Despite the growing burden of obesity in Africa and the important contribution of genetic factors to the disease [1, 4, 5], data on the genetic variants in African populations are very scarce. Our study provides first-time insight into the role of the TCF7L2 rs7903146 (C/T) gene polymorphism in obesity among Cameroonians. This genetic variant may not be associated with obesity in our study population.

TCF7L2 is a transcription factor involved in the Wnt signaling pathway which is a pathway involved in adipogenesis [10]. In vitro inhibition of the transcription factor has been associated with stimulation of adipogenesis [10]. TCF7L2 is one of the genes that have been identified as possible determinants of obesity. Indeed, it was shown in a Caucasian population that the effect of TCF7L2 on T2DM is modulated by obesity. Precisely, data suggested that the rs7903146 T allele may be possibly functional and associated with a nominal decrease in TCF7L2 expression in adipose tissue of individuals under calorie restriction [11]. Klunder et al. showed a protective association between rs12255372 polymorphism and obesity in Mexican children, while a deleterious effect of this variant was observed in diabetic adults [20]. Furthermore, a recent study showed that changes in weight may be influenced by the TCF7L2 rs7903146 variant [12]. Likewise, this genetic variant was associated with obesity in a Saudi population [13]. However, our study showed no association between the TCF7L2 rs7903146 gene polymorphism and obesity. These results are similar to those obtained by Cauchi et al. who found no genetic association between the TCF7L2 rs7903146 gene polymorphism and obesity in European populations [11]. Absence of association with obesity was also demonstrated for other polymorphisms of TCF7L2 including rs10885406 in US populations [21].

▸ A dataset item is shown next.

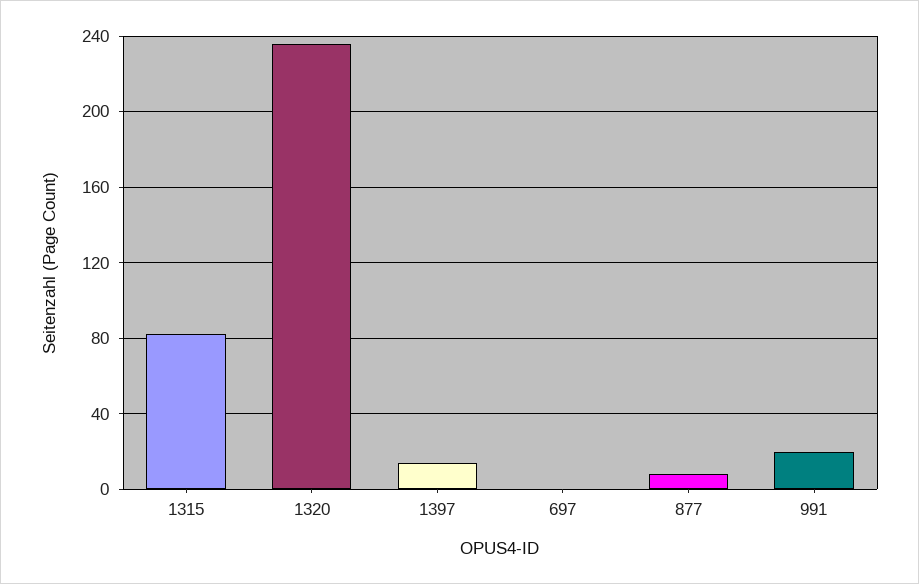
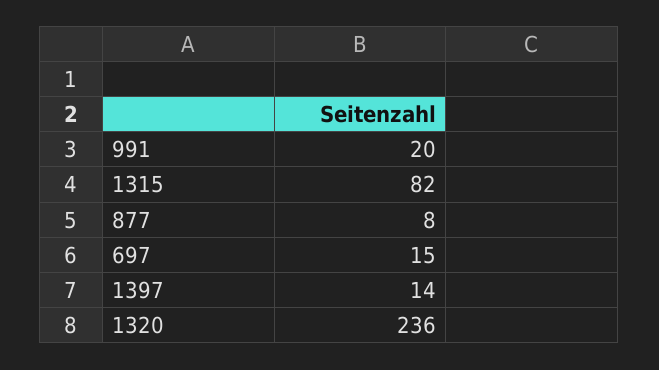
697: 0 -> 15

The absence of association between TCF7L2 rs7903146 and obesity in our population may be explained by the small size of our study population. Unlike other ethnic groups, the T allele was predominant in our study population with a frequency of 93% [22]. Further studies with higher sample size would increase the probability of obtaining the C allele and would therefore be more powerful to verify our findings.

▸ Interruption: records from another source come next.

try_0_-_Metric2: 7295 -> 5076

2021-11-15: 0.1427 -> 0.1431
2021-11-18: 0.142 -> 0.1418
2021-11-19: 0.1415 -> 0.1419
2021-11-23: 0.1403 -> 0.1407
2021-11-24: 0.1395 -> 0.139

Moreover, the relatively small sample size of Cameroonian males was also a limitation to this study. This imbalance was due to the fact that participants were recruited consecutively following a radio announcement, and women were more prone to participate in the study. This imbalance was even more pronounced in the obese group because of the high prevalence of obesity among Cameroonian women [23]. According to a study carried out in 2003 by Pasquet and collaborators, one woman in five was obese, whereas only 5% of men were obese among Cameroonian urban adults [24].

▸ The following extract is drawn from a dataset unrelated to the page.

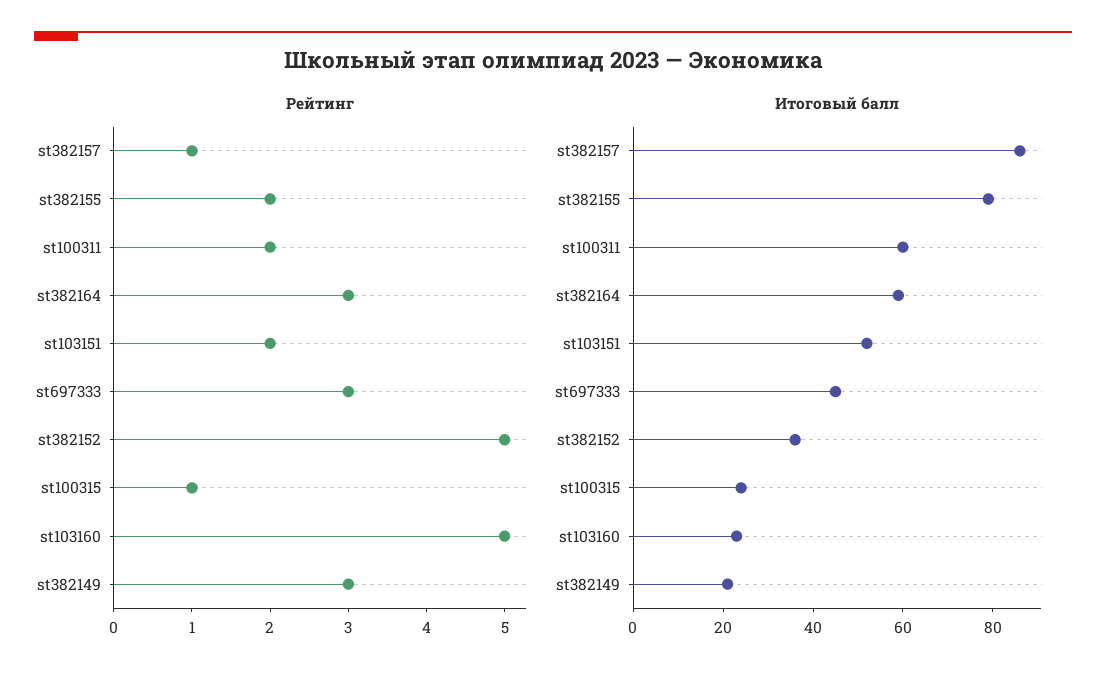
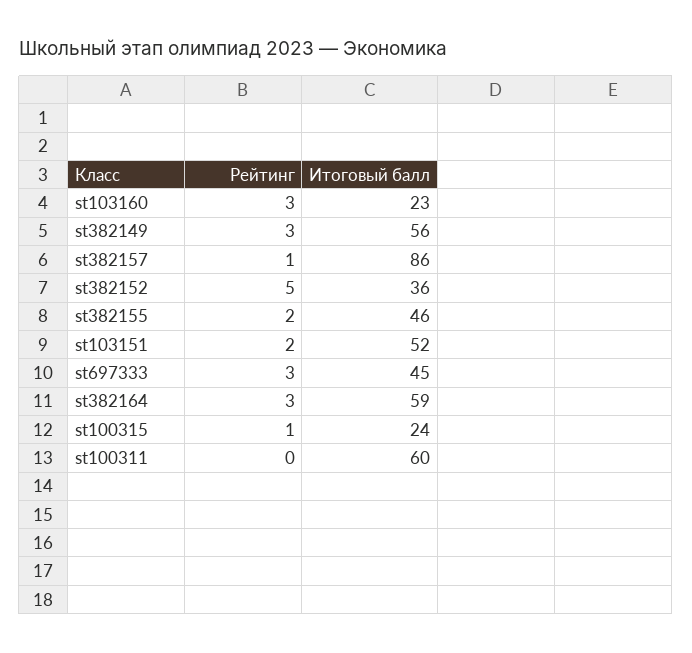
Рейтинг, st100311: 2 -> 0
Рейтинг, st103160: 5 -> 3
Итоговый балл, st382155: 80 -> 46
Итоговый балл, st382149: 20 -> 56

Our study also showed that obesity is associated with an increase in waist-to-hip ratio (WHR). WHR has been suggested to be a superior predictor of cardiovascular disease (CVD) risk. It has been shown that a 0.01 increase in WHR is associated with a 5% increase in risk of future CVD [25]. Therefore, obese participants may be more prone to CVD than controls although their WHR values are within normal range.

Conclusion

Our study shows that the rs7903146 (C/T) polymorphism might not be associated with obesity in the Cameroonian population. Our findings, which may be confirmed by further studies with larger sample size, specifically warrant investigation of the association between the TCF7L2 gene and blood lipids in various ethnic populations.